[Source data]

----

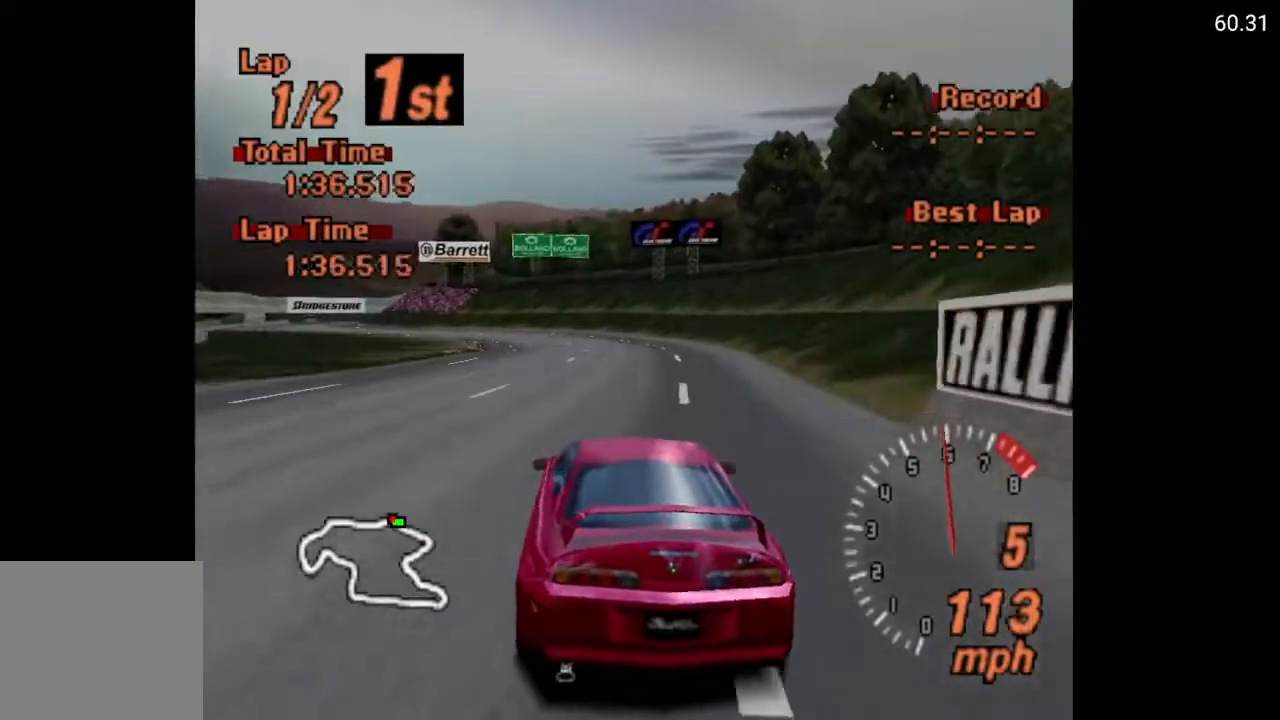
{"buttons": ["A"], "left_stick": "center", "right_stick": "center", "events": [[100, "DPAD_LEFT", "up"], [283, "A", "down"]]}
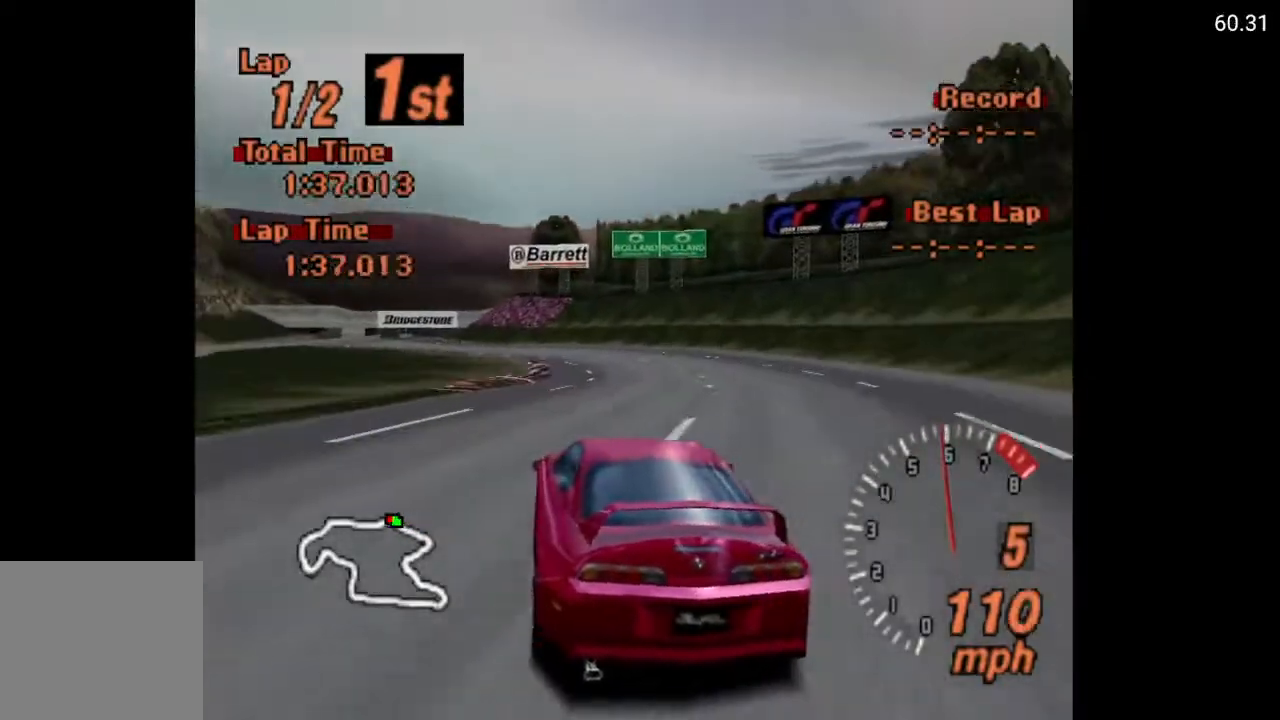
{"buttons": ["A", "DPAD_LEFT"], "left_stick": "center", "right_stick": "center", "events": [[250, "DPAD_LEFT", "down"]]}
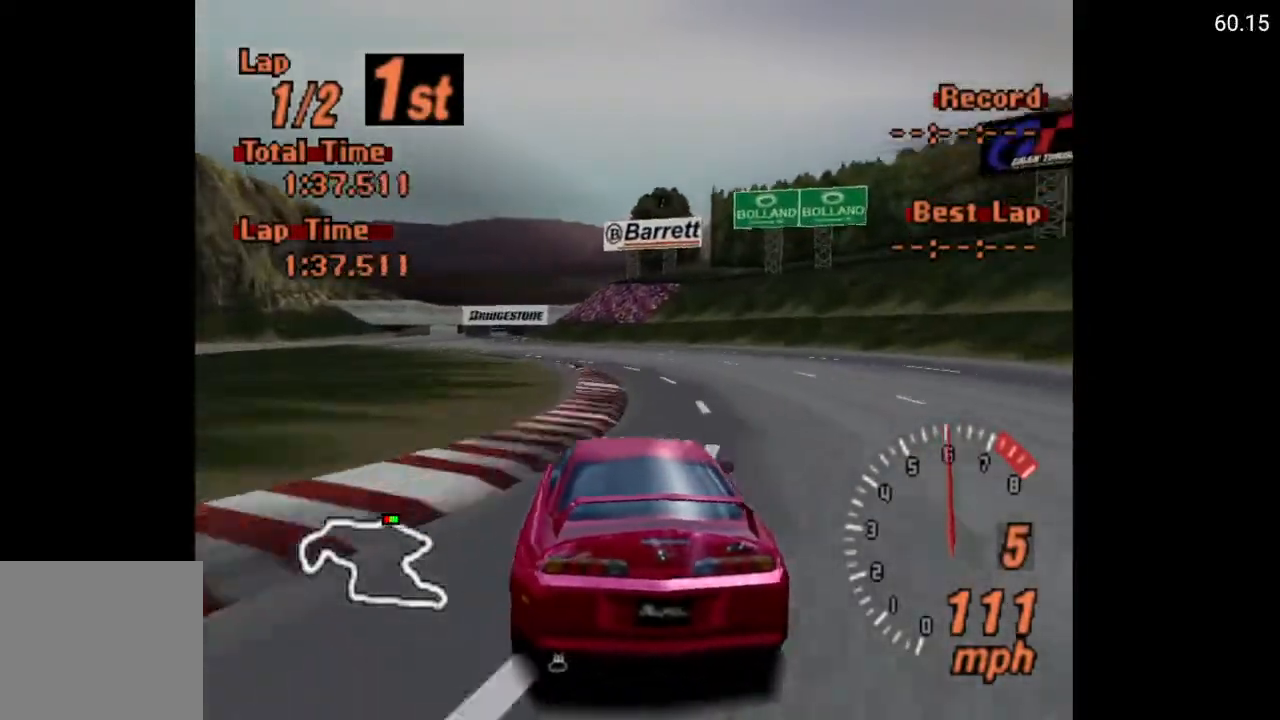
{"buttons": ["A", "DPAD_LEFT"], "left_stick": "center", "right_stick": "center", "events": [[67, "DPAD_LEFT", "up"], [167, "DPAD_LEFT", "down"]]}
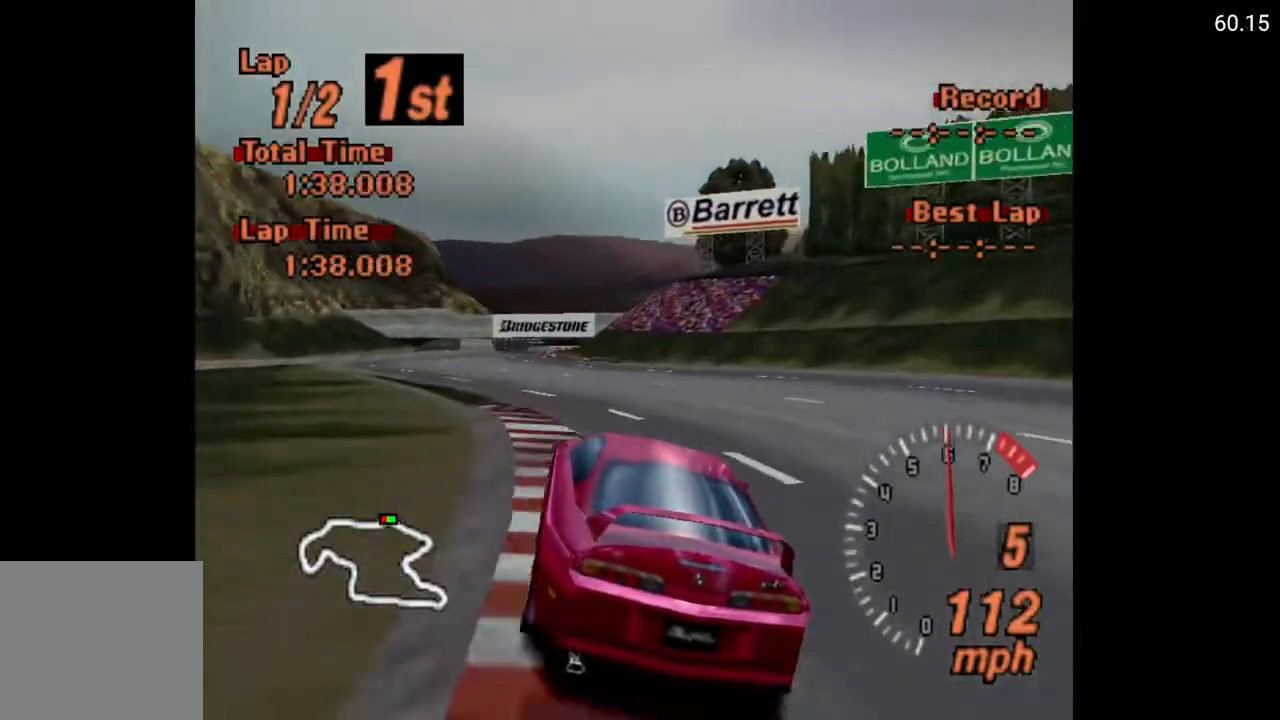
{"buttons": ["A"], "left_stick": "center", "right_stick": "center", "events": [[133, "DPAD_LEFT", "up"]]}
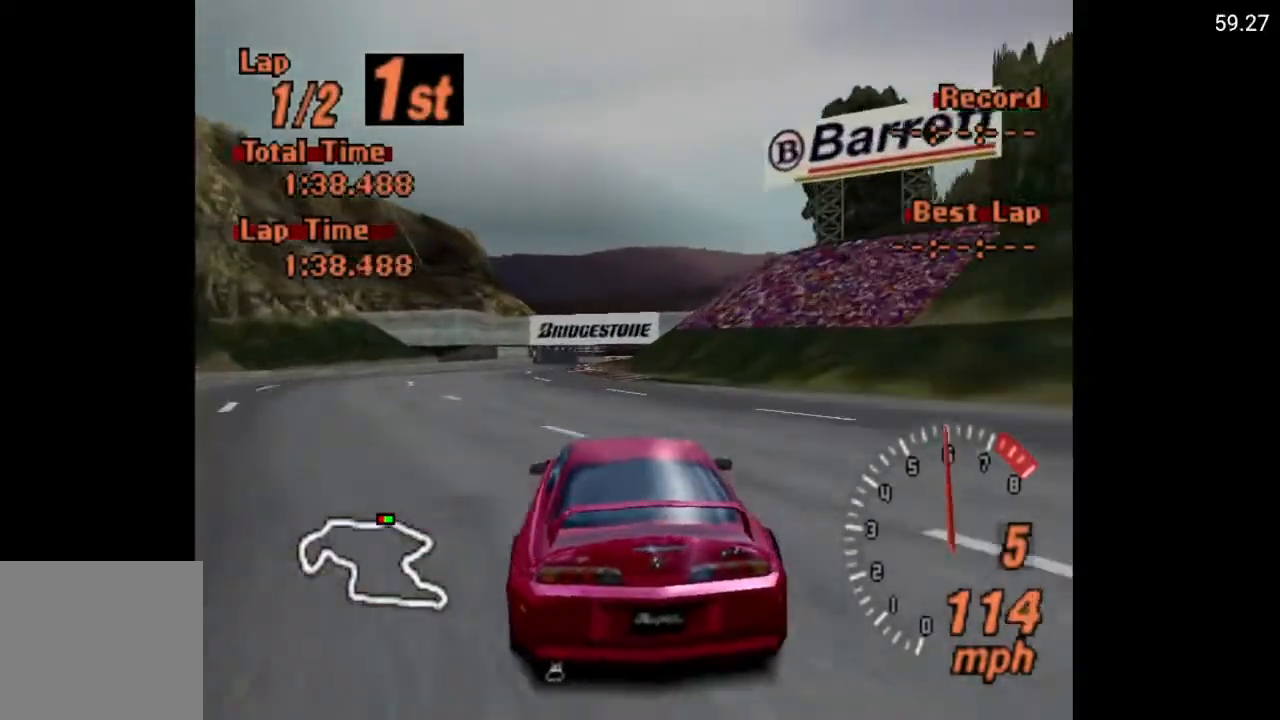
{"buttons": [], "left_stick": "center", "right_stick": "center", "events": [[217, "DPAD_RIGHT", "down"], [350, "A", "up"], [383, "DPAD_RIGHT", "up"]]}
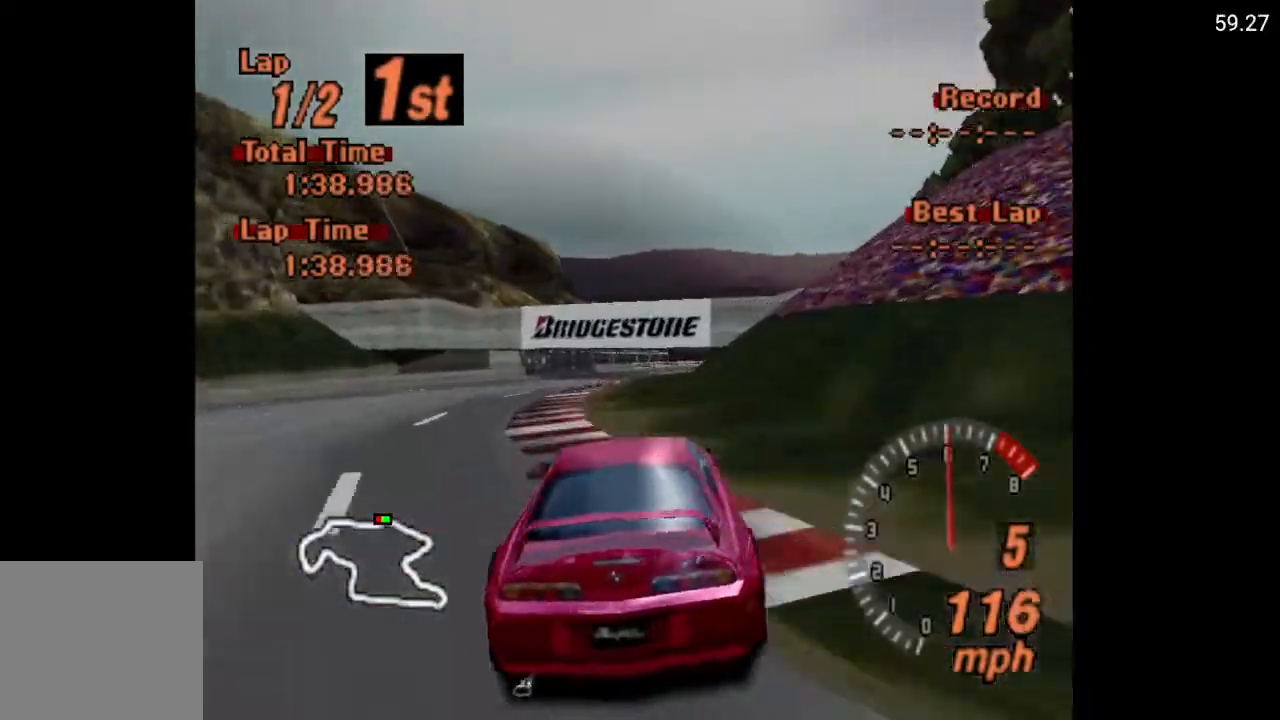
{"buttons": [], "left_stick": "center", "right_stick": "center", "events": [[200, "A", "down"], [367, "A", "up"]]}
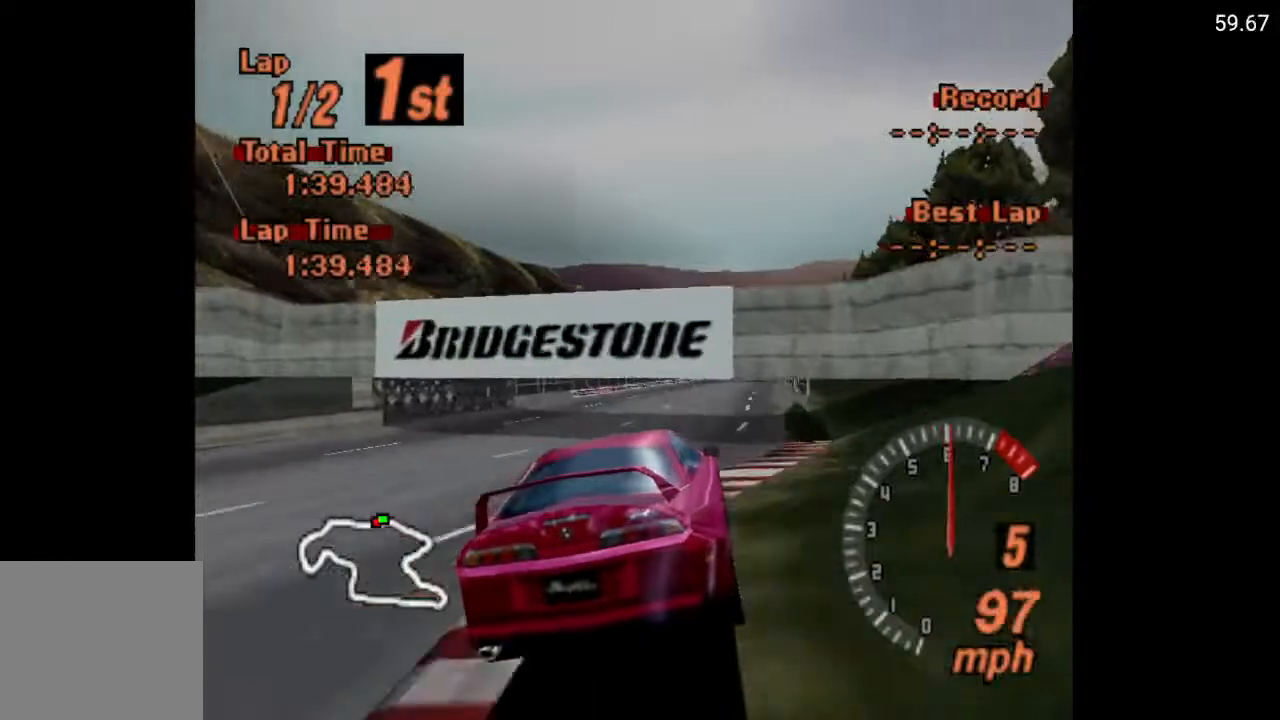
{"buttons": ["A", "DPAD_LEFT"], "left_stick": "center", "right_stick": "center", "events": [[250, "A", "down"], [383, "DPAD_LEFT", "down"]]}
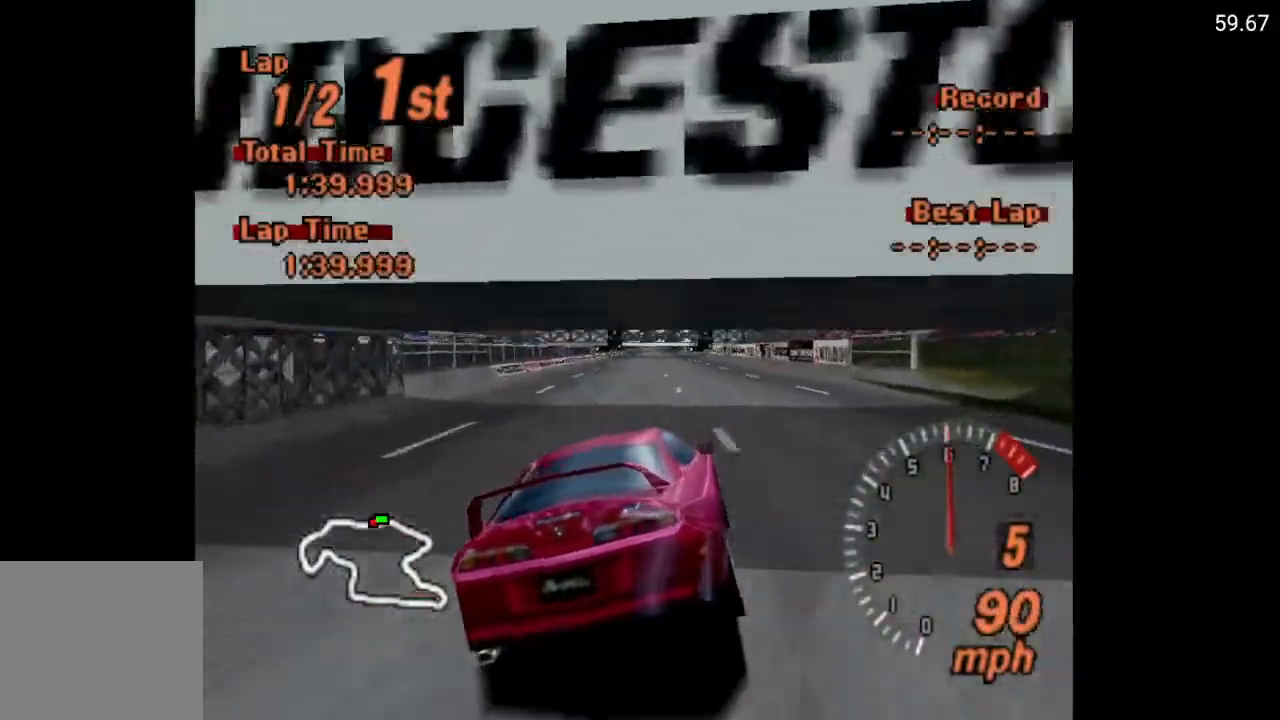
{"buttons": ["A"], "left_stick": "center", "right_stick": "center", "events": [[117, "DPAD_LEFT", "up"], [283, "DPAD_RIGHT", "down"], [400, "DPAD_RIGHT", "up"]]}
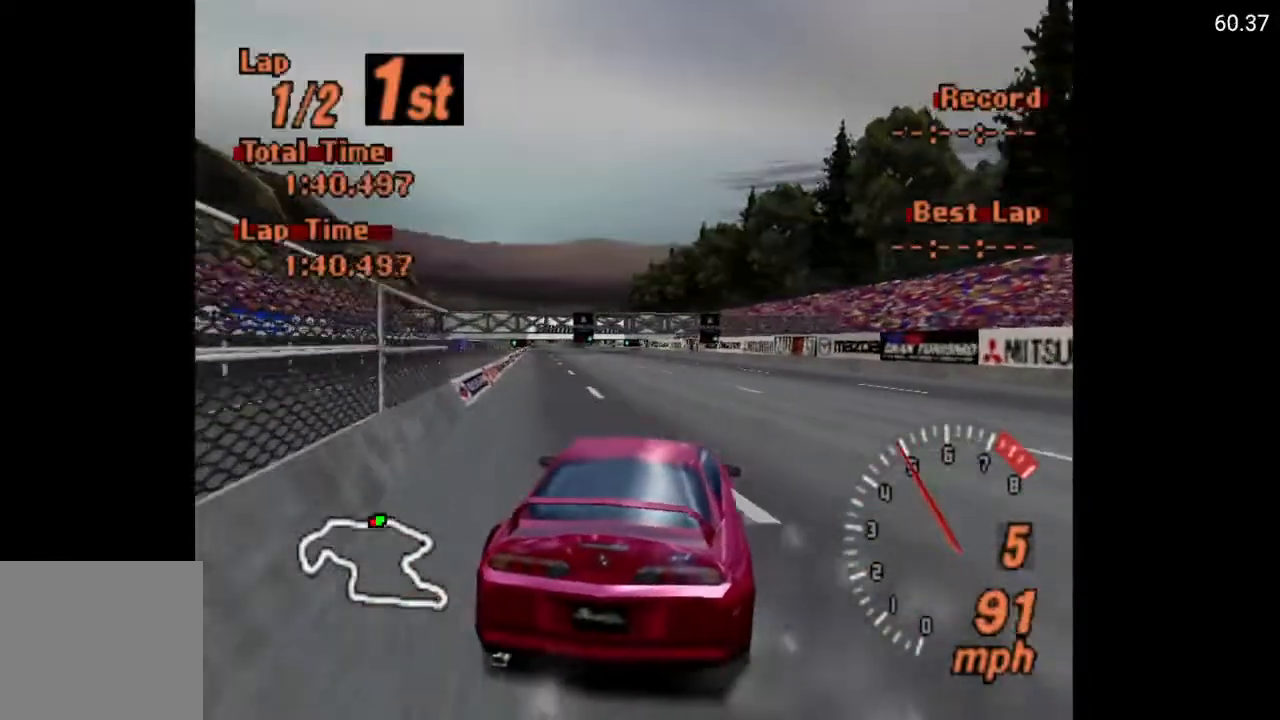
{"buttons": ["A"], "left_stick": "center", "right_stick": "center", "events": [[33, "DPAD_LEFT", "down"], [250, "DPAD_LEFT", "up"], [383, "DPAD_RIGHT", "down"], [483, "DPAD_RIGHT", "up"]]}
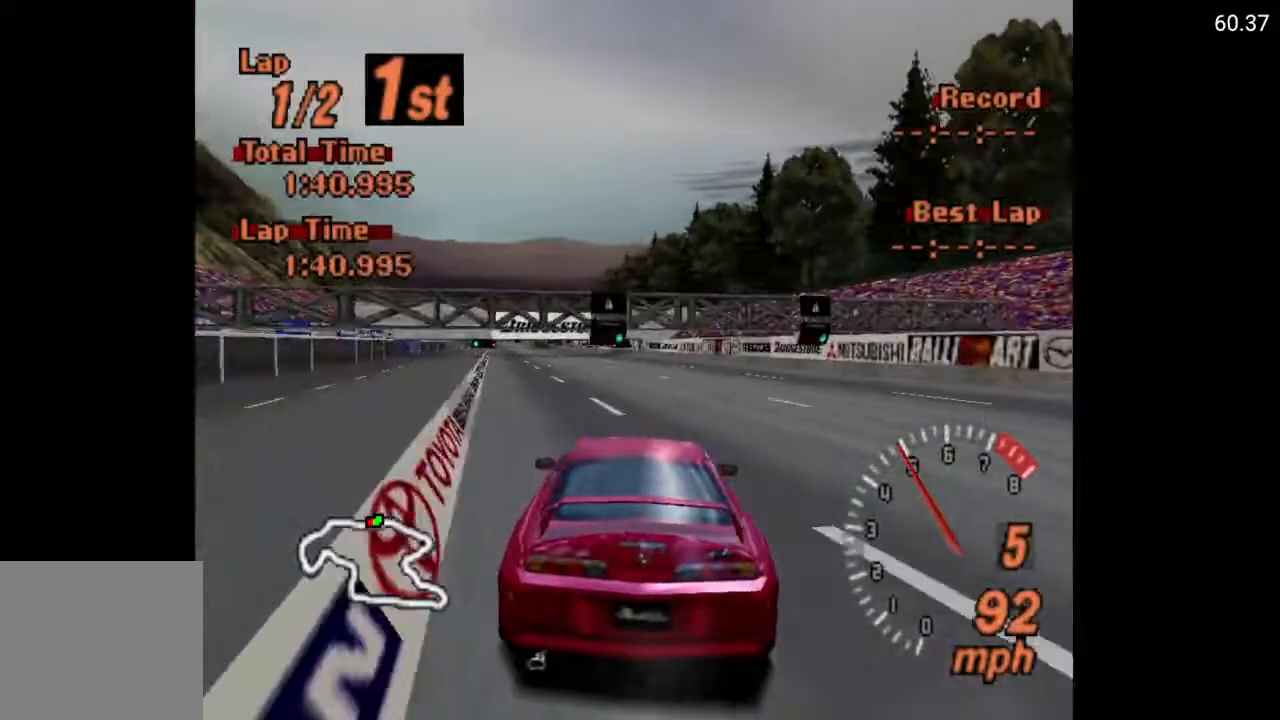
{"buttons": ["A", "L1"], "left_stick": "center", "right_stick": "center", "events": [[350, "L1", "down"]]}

----

§ Exercise brief: Although the records include pictures, output only their text, exactly and completely.

§ Response box:
{"buttons": ["A"], "left_stick": "center", "right_stick": "center", "events": [[100, "DPAD_LEFT", "up"], [283, "A", "down"]]}
{"buttons": ["A", "DPAD_LEFT"], "left_stick": "center", "right_stick": "center", "events": [[250, "DPAD_LEFT", "down"]]}
{"buttons": ["A", "DPAD_LEFT"], "left_stick": "center", "right_stick": "center", "events": [[67, "DPAD_LEFT", "up"], [167, "DPAD_LEFT", "down"]]}
{"buttons": ["A"], "left_stick": "center", "right_stick": "center", "events": [[133, "DPAD_LEFT", "up"]]}
{"buttons": [], "left_stick": "center", "right_stick": "center", "events": [[217, "DPAD_RIGHT", "down"], [350, "A", "up"], [383, "DPAD_RIGHT", "up"]]}
{"buttons": [], "left_stick": "center", "right_stick": "center", "events": [[200, "A", "down"], [367, "A", "up"]]}
{"buttons": ["A", "DPAD_LEFT"], "left_stick": "center", "right_stick": "center", "events": [[250, "A", "down"], [383, "DPAD_LEFT", "down"]]}
{"buttons": ["A"], "left_stick": "center", "right_stick": "center", "events": [[117, "DPAD_LEFT", "up"], [283, "DPAD_RIGHT", "down"], [400, "DPAD_RIGHT", "up"]]}
{"buttons": ["A"], "left_stick": "center", "right_stick": "center", "events": [[33, "DPAD_LEFT", "down"], [250, "DPAD_LEFT", "up"], [383, "DPAD_RIGHT", "down"], [483, "DPAD_RIGHT", "up"]]}
{"buttons": ["A", "L1"], "left_stick": "center", "right_stick": "center", "events": [[350, "L1", "down"]]}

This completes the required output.